● Problem to work on
Retype everything in the material from the line containing "right hip: (132, 137, 5)" down to the line containing "left elbow: (191, 114, -11)", including both of those lines.

● Material for the task

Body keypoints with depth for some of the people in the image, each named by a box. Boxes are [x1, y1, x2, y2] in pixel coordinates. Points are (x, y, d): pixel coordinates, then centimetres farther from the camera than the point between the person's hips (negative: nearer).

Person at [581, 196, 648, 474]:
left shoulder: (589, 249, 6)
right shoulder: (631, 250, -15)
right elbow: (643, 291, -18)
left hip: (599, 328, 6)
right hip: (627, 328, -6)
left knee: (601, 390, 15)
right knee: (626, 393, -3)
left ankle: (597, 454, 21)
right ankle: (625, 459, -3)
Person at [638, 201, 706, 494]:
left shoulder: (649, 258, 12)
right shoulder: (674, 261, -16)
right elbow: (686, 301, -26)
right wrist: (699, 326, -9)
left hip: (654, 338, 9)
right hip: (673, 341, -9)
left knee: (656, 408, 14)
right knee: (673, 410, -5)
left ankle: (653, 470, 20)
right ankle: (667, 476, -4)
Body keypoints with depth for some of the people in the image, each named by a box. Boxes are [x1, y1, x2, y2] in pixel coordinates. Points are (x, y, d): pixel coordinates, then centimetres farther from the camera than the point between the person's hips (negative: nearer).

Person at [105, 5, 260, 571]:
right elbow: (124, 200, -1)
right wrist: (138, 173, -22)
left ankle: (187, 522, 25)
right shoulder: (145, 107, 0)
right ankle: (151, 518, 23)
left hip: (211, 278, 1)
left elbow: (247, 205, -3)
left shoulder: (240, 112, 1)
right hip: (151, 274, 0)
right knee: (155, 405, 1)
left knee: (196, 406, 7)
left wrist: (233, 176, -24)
---
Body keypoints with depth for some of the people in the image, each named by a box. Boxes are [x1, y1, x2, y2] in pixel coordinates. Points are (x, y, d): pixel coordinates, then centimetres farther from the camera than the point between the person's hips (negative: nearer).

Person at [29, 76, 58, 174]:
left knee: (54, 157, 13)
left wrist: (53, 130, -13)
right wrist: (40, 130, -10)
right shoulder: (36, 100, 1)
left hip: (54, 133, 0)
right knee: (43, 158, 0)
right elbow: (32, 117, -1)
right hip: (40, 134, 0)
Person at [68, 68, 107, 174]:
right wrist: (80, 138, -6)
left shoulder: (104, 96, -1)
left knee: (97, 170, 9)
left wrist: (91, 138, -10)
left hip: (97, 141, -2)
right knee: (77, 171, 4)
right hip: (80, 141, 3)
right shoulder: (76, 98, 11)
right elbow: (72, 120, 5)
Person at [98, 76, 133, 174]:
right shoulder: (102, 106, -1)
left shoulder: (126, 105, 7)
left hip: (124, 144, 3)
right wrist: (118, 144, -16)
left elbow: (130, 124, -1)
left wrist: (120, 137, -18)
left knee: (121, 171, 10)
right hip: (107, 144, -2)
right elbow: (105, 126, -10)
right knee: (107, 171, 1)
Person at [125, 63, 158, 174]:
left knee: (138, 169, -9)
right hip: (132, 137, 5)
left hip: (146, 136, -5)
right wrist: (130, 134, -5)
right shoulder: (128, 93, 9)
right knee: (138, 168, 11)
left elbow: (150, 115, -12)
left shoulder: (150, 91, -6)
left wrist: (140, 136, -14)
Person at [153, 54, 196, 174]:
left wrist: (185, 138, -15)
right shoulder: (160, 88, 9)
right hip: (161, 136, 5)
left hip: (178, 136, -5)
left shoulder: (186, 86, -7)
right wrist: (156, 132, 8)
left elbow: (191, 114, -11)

● Solution below
right hip: (132, 137, 5)
left hip: (146, 136, -5)
right wrist: (130, 134, -5)
right shoulder: (128, 93, 9)
right knee: (138, 168, 11)
left elbow: (150, 115, -12)
left shoulder: (150, 91, -6)
left wrist: (140, 136, -14)
Person at [153, 54, 196, 174]:
left wrist: (185, 138, -15)
right shoulder: (160, 88, 9)
right hip: (161, 136, 5)
left hip: (178, 136, -5)
left shoulder: (186, 86, -7)
right wrist: (156, 132, 8)
left elbow: (191, 114, -11)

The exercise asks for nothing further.